Work item: Write out every entry exactly; the pictures do not belong in the copy.

---

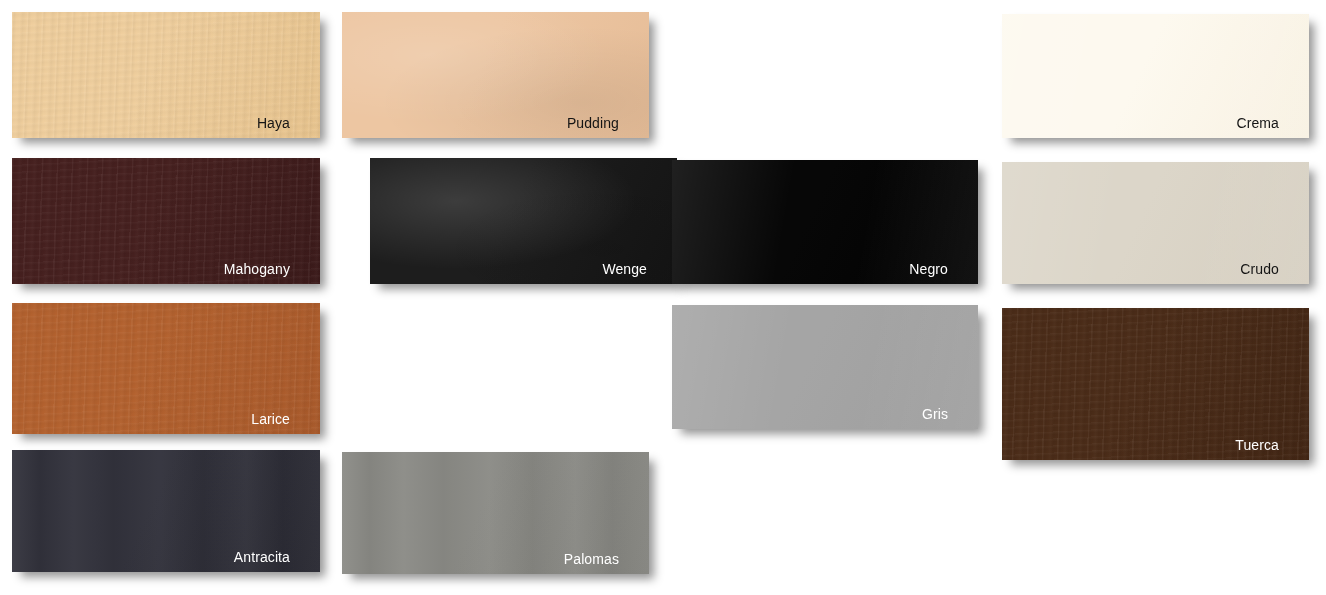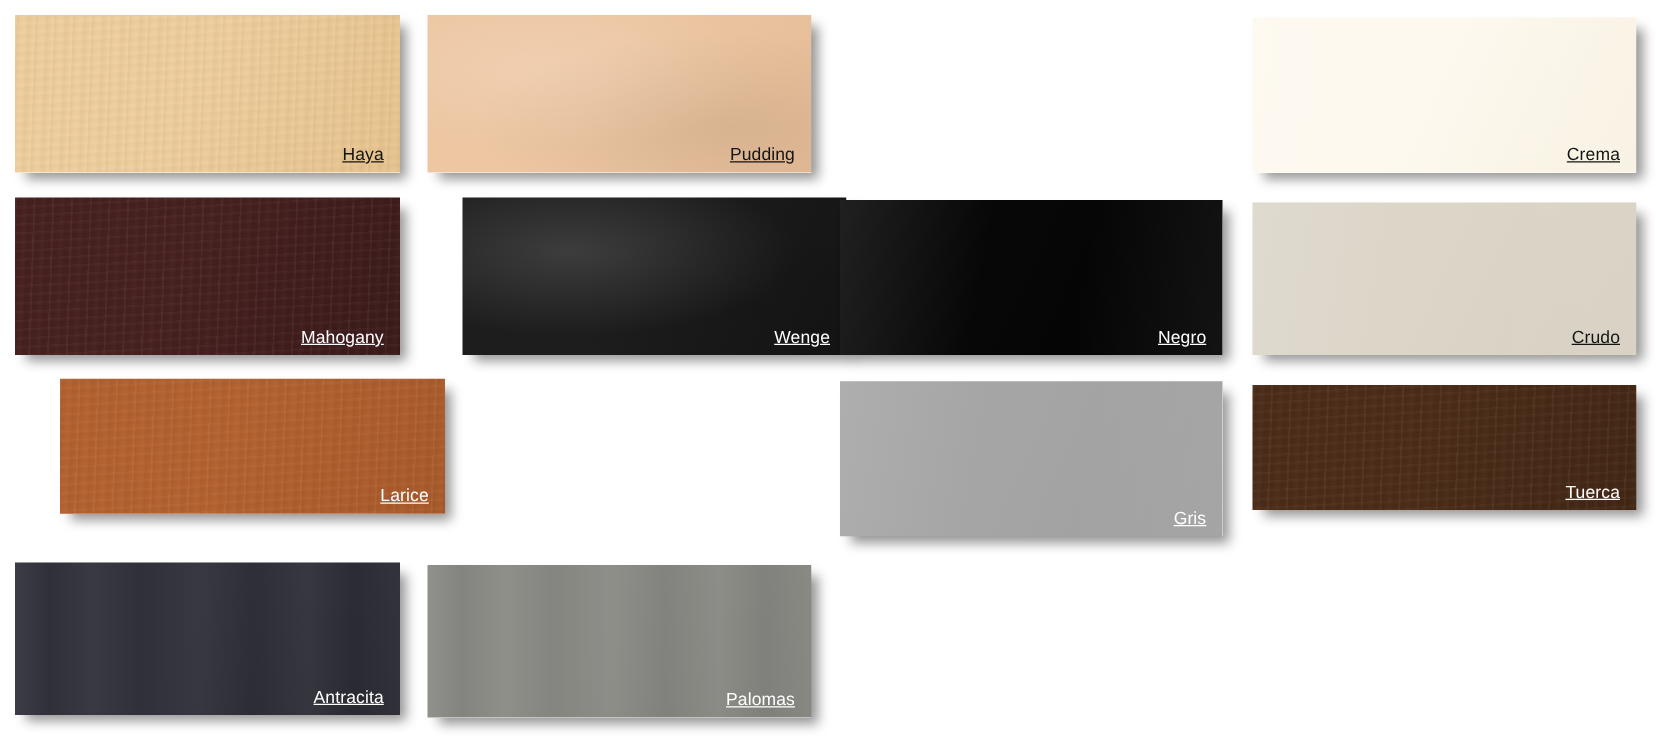--- a/index.html
+++ b/index.html
@@ -80,29 +80,28 @@
     background-image:
       linear-gradient(100deg,
         rgba(255,255,255,0.10) 0%,
         rgba(255,255,255,0.00) 38%,
         rgba(255,255,255,0.00) 62%,
         rgba(255,255,255,0.07) 100%);
   }
 
   .swatch .label {
     position: absolute;
-    right: 13px;
+    right: 30px;
     bottom: 8px;
     font-family: "Liberation Sans", sans-serif;
     font-size: 14px;
     font-weight: 400;
     letter-spacing: 0.1px;
     line-height: 1;
     white-space: nowrap;
-    text-decoration: underline;
   }
   .swatch .label.on-light {
     color: #141414;
   }
   .swatch .label.on-dark {
     color: #ffffff;
   }
 </style>
 </head>
 <body>
@@ -129,29 +128,29 @@
       <span class="label on-dark" style="color: rgb(255, 255, 255);">Wenge</span>
     </div>
     <div class="swatch" style="left: 672px; top: 160px; width: 306px; height: 124px; background: linear-gradient(115deg, rgb(7, 7, 7) 0%, rgb(7, 7, 7) 45%, rgb(1, 1, 1) 100%);">
       <div class="tex sheen"></div>
       <span class="label on-dark" style="color: rgb(255, 255, 255);">Negro</span>
     </div>
     <div class="swatch" style="left: 1002px; top: 162px; width: 307px; height: 122px; background: linear-gradient(115deg, rgb(220, 214, 201) 0%, rgb(220, 214, 201) 45%, rgb(214, 207, 193) 100%);">
       <div class="tex sheen"></div>
       <span class="label on-light" style="color: rgb(20, 20, 20);">Crudo</span>
     </div>
-    <div class="swatch" style="left: 12px; top: 303px; width: 308px; height: 108px; background: linear-gradient(115deg, rgb(180, 98, 47) 0%, rgb(180, 98, 47) 45%, rgb(169, 90, 43) 100%); margin-left: 36px;">
+    <div class="swatch" style="left: 12px; top: 303px; width: 308px; height: 131px; background: linear-gradient(115deg, rgb(180, 98, 47) 0%, rgb(180, 98, 47) 45%, rgb(169, 90, 43) 100%);">
       <div class="tex grain"></div>
       <span class="label on-dark" style="color: rgb(255, 255, 255);">Larice</span>
     </div>
     <div class="swatch" style="left: 672px; top: 305px; width: 306px; height: 124px; background: linear-gradient(115deg, rgb(165, 165, 165) 0%, rgb(165, 165, 165) 45%, rgb(158, 158, 158) 100%);">
       <div class="tex sheen"></div>
       <span class="label on-dark" style="color: rgb(255, 255, 255);">Gris</span>
     </div>
-    <div class="swatch" style="left: 1002px; top: 308px; width: 307px; height: 100px; background: linear-gradient(115deg, rgb(75, 44, 24) 0%, rgb(75, 44, 24) 45%, rgb(66, 38, 20) 100%);">
+    <div class="swatch" style="left: 1002px; top: 308px; width: 307px; height: 152px; background: linear-gradient(115deg, rgb(75, 44, 24) 0%, rgb(75, 44, 24) 45%, rgb(66, 38, 20) 100%);">
       <div class="tex grain"></div>
       <span class="label on-dark" style="color: rgb(255, 255, 255);">Tuerca</span>
     </div>
     <div class="swatch" style="left: 12px; top: 450px; width: 308px; height: 122px; background: linear-gradient(115deg, rgb(50, 50, 60) 0%, rgb(50, 50, 60) 45%, rgb(42, 42, 51) 100%);">
       <div class="tex bands"></div>
       <span class="label on-dark" style="color: rgb(255, 255, 255);">Antracita</span>
     </div>
     <div class="swatch" style="left: 342px; top: 452px; width: 307px; height: 122px; background: linear-gradient(115deg, rgb(139, 139, 134) 0%, rgb(139, 139, 134) 45%, rgb(132, 132, 127) 100%);">
       <div class="tex bands"></div>
       <span class="label on-dark" style="color: rgb(255, 255, 255); text-align: right;">Palomas</span>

---

Response:
--- a/index.html
+++ b/index.html
@@ -80,29 +80,28 @@
     background-image:
       linear-gradient(100deg,
         rgba(255,255,255,0.10) 0%,
         rgba(255,255,255,0.00) 38%,
         rgba(255,255,255,0.00) 62%,
         rgba(255,255,255,0.07) 100%);
   }
 
   .swatch .label {
     position: absolute;
-    right: 13px;
+    right: 30px;
     bottom: 8px;
     font-family: "Liberation Sans", sans-serif;
     font-size: 14px;
     font-weight: 400;
     letter-spacing: 0.1px;
     line-height: 1;
     white-space: nowrap;
-    text-decoration: underline;
   }
   .swatch .label.on-light {
     color: #141414;
   }
   .swatch .label.on-dark {
     color: #ffffff;
   }
 </style>
 </head>
 <body>
@@ -129,29 +128,29 @@
       <span class="label on-dark" style="color: rgb(255, 255, 255);">Wenge</span>
     </div>
     <div class="swatch" style="left: 672px; top: 160px; width: 306px; height: 124px; background: linear-gradient(115deg, rgb(7, 7, 7) 0%, rgb(7, 7, 7) 45%, rgb(1, 1, 1) 100%);">
       <div class="tex sheen"></div>
       <span class="label on-dark" style="color: rgb(255, 255, 255);">Negro</span>
     </div>
     <div class="swatch" style="left: 1002px; top: 162px; width: 307px; height: 122px; background: linear-gradient(115deg, rgb(220, 214, 201) 0%, rgb(220, 214, 201) 45%, rgb(214, 207, 193) 100%);">
       <div class="tex sheen"></div>
       <span class="label on-light" style="color: rgb(20, 20, 20);">Crudo</span>
     </div>
-    <div class="swatch" style="left: 12px; top: 303px; width: 308px; height: 108px; background: linear-gradient(115deg, rgb(180, 98, 47) 0%, rgb(180, 98, 47) 45%, rgb(169, 90, 43) 100%); margin-left: 36px;">
+    <div class="swatch" style="left: 12px; top: 303px; width: 308px; height: 131px; background: linear-gradient(115deg, rgb(180, 98, 47) 0%, rgb(180, 98, 47) 45%, rgb(169, 90, 43) 100%);">
       <div class="tex grain"></div>
       <span class="label on-dark" style="color: rgb(255, 255, 255);">Larice</span>
     </div>
     <div class="swatch" style="left: 672px; top: 305px; width: 306px; height: 124px; background: linear-gradient(115deg, rgb(165, 165, 165) 0%, rgb(165, 165, 165) 45%, rgb(158, 158, 158) 100%);">
       <div class="tex sheen"></div>
       <span class="label on-dark" style="color: rgb(255, 255, 255);">Gris</span>
     </div>
-    <div class="swatch" style="left: 1002px; top: 308px; width: 307px; height: 100px; background: linear-gradient(115deg, rgb(75, 44, 24) 0%, rgb(75, 44, 24) 45%, rgb(66, 38, 20) 100%);">
+    <div class="swatch" style="left: 1002px; top: 308px; width: 307px; height: 152px; background: linear-gradient(115deg, rgb(75, 44, 24) 0%, rgb(75, 44, 24) 45%, rgb(66, 38, 20) 100%);">
       <div class="tex grain"></div>
       <span class="label on-dark" style="color: rgb(255, 255, 255);">Tuerca</span>
     </div>
     <div class="swatch" style="left: 12px; top: 450px; width: 308px; height: 122px; background: linear-gradient(115deg, rgb(50, 50, 60) 0%, rgb(50, 50, 60) 45%, rgb(42, 42, 51) 100%);">
       <div class="tex bands"></div>
       <span class="label on-dark" style="color: rgb(255, 255, 255);">Antracita</span>
     </div>
     <div class="swatch" style="left: 342px; top: 452px; width: 307px; height: 122px; background: linear-gradient(115deg, rgb(139, 139, 134) 0%, rgb(139, 139, 134) 45%, rgb(132, 132, 127) 100%);">
       <div class="tex bands"></div>
       <span class="label on-dark" style="color: rgb(255, 255, 255); text-align: right;">Palomas</span>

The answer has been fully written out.